- **WHAT TO WORK ON**
1) In the knitting blog post below, why do the finished mittens look "1940s," and what makes them look more "urban"? Answer in one to three sentences.
2) Summarize the knitting blog post below in two sentences.
3) In the knitting blog post below, who wrote the book "Colours of Shetland"?

**** SOURCE DOCUMENT ****

Sunday, December 30, 2012

Ursula Mittens

I did, of course, buy 'Colours of Shetland'  by Kate Davies about half an hour after it went on sale (there are some perks to  being up early, though they usually happen more in the summer than the winter) so I got a signed one, which I wasn't expecting at all!.

The book is lovely, with beautiful photographs and well laid out pages. Kate's essays are informative and entertaining as usual. The one which goes with this - and the main pattern, for a cardigan these mittens match - is about Ursula Venables (writer, naturalist and craftswoman) who I knew nothing about at all until now. I'd quite like to read her memoirs myself.

I knit this in Jamieson & Smith /Hanne Falkenberg/Rowan I had in the giant stash so it was - as with my Rams and Yowes - a way to use up a bit more of it (though despite my best efforts, it doesn't appear to be  shrinking). They've come out looking very '1940s', which is in the design. My choice of a grey background with red, blue and charcoal pattern though, makes them look, I think, a bit more 'urban', or even like mittens made from re-used yarn, as if they were a 'make do and mend' project.


I'm not sure why I went with this muted palette, I have white/cream yarn, and much brighter colours in my piles of available materials - and heaven knows it's been grey enough round here for weeks - but this is what I did:

Taken during a brief window in the deluge

My shed bolt is, I think, actually rusted shut
I fear they won't be seeing a Shetland winter any time soon, but they'll do just as well for winter in Oxfordshire (and at least wet wool still keeps you warm):

There may have been a small amount of 'sun' in the sky for this one
I hope it stops raining soon.

Monday, December 10, 2012

Snawheid

We did have snow here in Oxfordshire last week - a bit of a surprise and it didn't last long, but have you seen the forecast?:
It's cold...

**** DATA ****

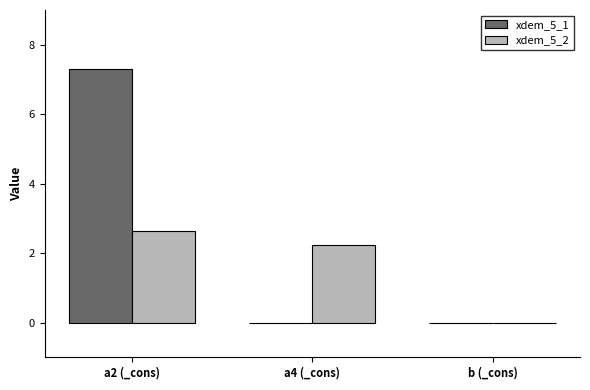

What is the maximum value for xdem_5_2?

2.6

****

- **ANSWERS TO THE EXERCISE**
1) The 1940s look comes from the design itself. The writer's choice of a grey background with a red, blue and charcoal pattern makes them look more "urban," or even like a "make do and mend" project knitted from re-used yarn.

2) The writer bought a signed copy of Kate Davies's "Colours of Shetland" soon after it went on sale and praises its photographs, layout and essays, including one on Ursula Venables that goes with the mittens pattern. The writer knit the mittens from stash yarn in a muted grey palette that gives them a 1940s, "make do and mend" look, and notes they will suit a wet Oxfordshire winter.

3) Kate Davies.